Totally disagree on noone having it. Now a days every 24 year old kid makes enough money to drive a new car and live on his own. 15 years ago only a small portion of the twenty somethings could do that.

The USA is nigger rich.

Metroplexual said...

Anonymous said...
"Now cash is king, because noone has any. " metrosexual

Totally disagree on noone having it. Now a days every 24 year old kid makes enough money to drive a new car and live on his own. 15 years ago only a small portion of the twenty somethings could do that.

The USA is nigger rich.

Glad to see anonymous cut me down, but where's the money. The twenty year olds are extended on credit. 15 years ago I had my house and two new cars. Kids today are in debt up to their eyeballs. It is all an illusion.

Metroplexual said...

Oh yeah! Unless your black, I take umberage with the "N" word. Even if your black.

Anonymous said...

The dollar will crash after the fall election, republicans are desperate and trying like hell to pump it up.

I've moved all my assets out of the USA into covservative non USD investments.

If Hillary gets in then she may instill some good fiscal "republican" values and we may turn out ok in the long term.

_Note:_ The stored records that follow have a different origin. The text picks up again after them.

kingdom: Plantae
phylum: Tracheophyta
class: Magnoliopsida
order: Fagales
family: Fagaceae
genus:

If the radical religous redneck retards (GOP) get elected again then the USA become a 3rd world ecomony similar to latin america or russia with a small uber-rich class, non more middle class, and a huge dirt poor bunch of losers like most of you!.

Anonymous said...

Homebuilder 2008 puts will be worth 2-35x what they are today.

Anonymous said...

Are bonds good or bad?

what the heck are they?

Anonymous said...

The dollar will crash after the fall election.....

We have $$ in US bank - Is that safe there while we are waiting to buy a house?

If the $$ does crash - will that make US housing even more unaffordable? Thanks.

dumptherepublicans said...

stay liquid and be prepared to move it fast if the SHTF. Dollars for now until Fed stops raising.